• _Exercise aim_: Arrange the stored records, from the line containing "pose: elev=311.1 azim=36.3" through the line containing "Dot at: (261, 342)", as a Markdown table with columns headed Row and Line, one row per line and blank lines left out.

[Stored records]
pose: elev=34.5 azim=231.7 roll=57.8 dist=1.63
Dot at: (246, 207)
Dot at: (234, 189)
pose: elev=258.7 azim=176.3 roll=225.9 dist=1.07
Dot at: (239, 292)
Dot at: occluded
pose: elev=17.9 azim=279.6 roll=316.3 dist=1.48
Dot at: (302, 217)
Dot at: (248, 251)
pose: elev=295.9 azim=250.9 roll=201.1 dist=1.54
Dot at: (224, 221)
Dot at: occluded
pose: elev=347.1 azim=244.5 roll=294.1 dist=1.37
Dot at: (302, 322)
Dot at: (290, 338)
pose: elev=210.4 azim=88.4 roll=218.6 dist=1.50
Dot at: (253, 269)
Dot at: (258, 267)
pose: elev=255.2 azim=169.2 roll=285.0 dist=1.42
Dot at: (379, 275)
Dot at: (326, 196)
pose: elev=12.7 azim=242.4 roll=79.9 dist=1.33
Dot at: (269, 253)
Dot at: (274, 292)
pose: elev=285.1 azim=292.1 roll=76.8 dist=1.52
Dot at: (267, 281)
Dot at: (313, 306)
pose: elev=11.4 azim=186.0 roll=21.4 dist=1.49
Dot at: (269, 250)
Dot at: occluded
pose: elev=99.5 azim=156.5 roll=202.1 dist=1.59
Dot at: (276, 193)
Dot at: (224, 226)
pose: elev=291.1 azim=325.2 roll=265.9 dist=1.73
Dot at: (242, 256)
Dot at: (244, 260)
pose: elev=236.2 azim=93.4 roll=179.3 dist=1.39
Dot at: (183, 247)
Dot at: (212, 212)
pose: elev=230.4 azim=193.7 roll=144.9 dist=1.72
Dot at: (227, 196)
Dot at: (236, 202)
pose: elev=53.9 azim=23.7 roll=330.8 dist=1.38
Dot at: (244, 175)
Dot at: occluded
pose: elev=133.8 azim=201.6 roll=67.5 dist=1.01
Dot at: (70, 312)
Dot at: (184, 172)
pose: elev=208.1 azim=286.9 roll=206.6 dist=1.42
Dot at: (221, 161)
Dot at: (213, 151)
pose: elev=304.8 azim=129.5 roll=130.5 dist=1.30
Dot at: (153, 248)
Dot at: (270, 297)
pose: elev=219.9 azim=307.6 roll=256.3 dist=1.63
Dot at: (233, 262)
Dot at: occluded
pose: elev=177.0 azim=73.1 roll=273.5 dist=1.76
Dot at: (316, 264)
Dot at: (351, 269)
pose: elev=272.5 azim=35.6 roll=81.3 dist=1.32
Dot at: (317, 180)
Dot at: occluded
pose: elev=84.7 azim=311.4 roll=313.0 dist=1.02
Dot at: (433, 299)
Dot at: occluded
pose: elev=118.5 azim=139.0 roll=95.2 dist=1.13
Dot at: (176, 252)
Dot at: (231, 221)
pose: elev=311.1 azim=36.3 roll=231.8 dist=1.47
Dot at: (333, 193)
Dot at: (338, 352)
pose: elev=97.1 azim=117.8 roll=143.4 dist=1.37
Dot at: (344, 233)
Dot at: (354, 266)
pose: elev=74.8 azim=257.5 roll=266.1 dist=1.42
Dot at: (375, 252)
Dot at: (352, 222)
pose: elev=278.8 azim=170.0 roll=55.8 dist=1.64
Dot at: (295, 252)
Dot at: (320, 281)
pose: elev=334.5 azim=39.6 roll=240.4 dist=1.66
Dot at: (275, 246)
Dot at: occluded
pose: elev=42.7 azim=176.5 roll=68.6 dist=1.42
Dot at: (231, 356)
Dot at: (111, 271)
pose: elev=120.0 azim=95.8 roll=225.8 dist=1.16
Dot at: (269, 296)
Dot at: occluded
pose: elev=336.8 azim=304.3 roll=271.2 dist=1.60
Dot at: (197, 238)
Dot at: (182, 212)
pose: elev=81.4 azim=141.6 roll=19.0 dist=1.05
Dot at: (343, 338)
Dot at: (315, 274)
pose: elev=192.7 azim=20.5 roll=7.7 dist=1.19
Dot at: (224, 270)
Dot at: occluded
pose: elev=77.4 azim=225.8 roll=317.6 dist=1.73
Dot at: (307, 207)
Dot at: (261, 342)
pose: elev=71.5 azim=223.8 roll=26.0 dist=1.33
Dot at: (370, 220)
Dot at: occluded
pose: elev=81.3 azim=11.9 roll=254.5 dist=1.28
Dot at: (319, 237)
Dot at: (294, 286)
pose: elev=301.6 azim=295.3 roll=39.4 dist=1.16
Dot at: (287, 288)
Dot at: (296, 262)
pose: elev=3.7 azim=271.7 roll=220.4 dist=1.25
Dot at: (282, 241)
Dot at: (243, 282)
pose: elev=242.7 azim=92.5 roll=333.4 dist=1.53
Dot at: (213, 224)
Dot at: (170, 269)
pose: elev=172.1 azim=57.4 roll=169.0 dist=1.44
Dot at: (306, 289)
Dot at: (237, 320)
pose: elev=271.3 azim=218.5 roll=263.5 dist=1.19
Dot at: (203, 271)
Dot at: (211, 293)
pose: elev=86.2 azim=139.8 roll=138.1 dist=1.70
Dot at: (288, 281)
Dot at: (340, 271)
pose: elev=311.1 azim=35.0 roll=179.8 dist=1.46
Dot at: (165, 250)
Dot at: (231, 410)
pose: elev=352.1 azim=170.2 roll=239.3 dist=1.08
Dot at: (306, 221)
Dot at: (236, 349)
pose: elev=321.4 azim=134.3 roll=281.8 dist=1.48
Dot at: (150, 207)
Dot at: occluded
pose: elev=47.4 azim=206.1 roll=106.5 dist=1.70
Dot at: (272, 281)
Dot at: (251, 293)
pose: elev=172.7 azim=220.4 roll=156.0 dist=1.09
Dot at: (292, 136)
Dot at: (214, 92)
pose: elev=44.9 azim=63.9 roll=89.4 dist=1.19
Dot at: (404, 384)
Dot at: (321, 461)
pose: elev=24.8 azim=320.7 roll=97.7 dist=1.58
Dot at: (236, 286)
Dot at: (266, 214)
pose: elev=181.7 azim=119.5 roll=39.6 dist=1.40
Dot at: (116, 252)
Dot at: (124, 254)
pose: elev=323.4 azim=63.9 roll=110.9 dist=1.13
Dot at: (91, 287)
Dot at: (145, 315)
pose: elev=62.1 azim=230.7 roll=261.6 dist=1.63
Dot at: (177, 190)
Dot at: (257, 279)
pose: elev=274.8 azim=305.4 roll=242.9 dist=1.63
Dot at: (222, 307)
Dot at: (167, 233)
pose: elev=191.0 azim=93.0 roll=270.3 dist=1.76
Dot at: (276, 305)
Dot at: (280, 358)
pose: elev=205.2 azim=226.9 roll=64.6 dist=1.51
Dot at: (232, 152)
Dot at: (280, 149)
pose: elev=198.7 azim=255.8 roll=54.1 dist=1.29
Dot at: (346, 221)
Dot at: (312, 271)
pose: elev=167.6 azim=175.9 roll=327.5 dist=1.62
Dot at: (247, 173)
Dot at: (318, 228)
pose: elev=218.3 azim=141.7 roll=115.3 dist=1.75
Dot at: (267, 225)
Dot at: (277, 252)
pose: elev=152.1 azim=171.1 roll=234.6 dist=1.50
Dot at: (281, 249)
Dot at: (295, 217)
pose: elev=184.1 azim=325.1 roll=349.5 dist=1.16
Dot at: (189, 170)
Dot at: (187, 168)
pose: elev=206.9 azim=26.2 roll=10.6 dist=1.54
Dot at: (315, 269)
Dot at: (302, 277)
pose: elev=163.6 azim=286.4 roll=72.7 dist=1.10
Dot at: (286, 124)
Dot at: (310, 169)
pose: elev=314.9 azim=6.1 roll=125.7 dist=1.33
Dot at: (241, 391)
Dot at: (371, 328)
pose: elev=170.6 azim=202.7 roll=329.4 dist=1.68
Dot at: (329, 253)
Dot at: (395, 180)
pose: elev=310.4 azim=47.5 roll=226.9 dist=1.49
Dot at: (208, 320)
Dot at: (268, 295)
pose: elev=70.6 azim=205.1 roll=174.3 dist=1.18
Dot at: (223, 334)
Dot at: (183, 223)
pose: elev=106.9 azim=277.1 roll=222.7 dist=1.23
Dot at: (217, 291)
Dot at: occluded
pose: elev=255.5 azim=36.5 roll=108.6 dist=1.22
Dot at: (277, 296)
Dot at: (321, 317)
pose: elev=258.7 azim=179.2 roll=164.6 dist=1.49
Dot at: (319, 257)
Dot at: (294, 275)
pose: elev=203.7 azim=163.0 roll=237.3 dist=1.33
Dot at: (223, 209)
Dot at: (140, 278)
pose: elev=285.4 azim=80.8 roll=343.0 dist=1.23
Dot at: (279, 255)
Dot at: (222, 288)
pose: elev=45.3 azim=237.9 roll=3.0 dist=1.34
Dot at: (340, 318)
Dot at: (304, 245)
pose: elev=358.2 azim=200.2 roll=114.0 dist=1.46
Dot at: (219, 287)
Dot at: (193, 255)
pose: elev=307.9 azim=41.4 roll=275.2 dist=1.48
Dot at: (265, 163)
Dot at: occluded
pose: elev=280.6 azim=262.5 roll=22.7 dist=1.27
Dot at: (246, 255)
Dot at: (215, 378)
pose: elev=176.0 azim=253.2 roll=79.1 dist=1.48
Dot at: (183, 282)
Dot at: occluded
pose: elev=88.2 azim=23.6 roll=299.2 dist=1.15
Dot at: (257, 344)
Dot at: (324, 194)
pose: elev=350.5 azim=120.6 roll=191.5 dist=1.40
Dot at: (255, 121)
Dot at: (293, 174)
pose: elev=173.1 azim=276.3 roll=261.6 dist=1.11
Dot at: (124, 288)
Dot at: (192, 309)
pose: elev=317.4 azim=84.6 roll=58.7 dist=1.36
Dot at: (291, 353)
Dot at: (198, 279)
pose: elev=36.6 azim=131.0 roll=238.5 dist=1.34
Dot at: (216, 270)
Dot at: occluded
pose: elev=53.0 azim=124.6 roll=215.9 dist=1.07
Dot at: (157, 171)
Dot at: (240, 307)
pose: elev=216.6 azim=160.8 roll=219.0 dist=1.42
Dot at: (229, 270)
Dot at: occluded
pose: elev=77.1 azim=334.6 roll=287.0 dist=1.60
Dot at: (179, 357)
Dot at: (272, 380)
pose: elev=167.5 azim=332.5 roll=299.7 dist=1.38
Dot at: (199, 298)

• _Problem solution_:
| Row | Line |
|---|---|
| 1 | pose: elev=311.1 azim=36.3 roll=231.8 dist=1.47 |
| 2 | Dot at: (333, 193) |
| 3 | Dot at: (338, 352) |
| 4 | pose: elev=97.1 azim=117.8 roll=143.4 dist=1.37 |
| 5 | Dot at: (344, 233) |
| 6 | Dot at: (354, 266) |
| 7 | pose: elev=74.8 azim=257.5 roll=266.1 dist=1.42 |
| 8 | Dot at: (375, 252) |
| 9 | Dot at: (352, 222) |
| 10 | pose: elev=278.8 azim=170.0 roll=55.8 dist=1.64 |
| 11 | Dot at: (295, 252) |
| 12 | Dot at: (320, 281) |
| 13 | pose: elev=334.5 azim=39.6 roll=240.4 dist=1.66 |
| 14 | Dot at: (275, 246) |
| 15 | Dot at: occluded |
| 16 | pose: elev=42.7 azim=176.5 roll=68.6 dist=1.42 |
| 17 | Dot at: (231, 356) |
| 18 | Dot at: (111, 271) |
| 19 | pose: elev=120.0 azim=95.8 roll=225.8 dist=1.16 |
| 20 | Dot at: (269, 296) |
| 21 | Dot at: occluded |
| 22 | pose: elev=336.8 azim=304.3 roll=271.2 dist=1.60 |
| 23 | Dot at: (197, 238) |
| 24 | Dot at: (182, 212) |
| 25 | pose: elev=81.4 azim=141.6 roll=19.0 dist=1.05 |
| 26 | Dot at: (343, 338) |
| 27 | Dot at: (315, 274) |
| 28 | pose: elev=192.7 azim=20.5 roll=7.7 dist=1.19 |
| 29 | Dot at: (224, 270) |
| 30 | Dot at: occluded |
| 31 | pose: elev=77.4 azim=225.8 roll=317.6 dist=1.73 |
| 32 | Dot at: (307, 207) |
| 33 | Dot at: (261, 342) |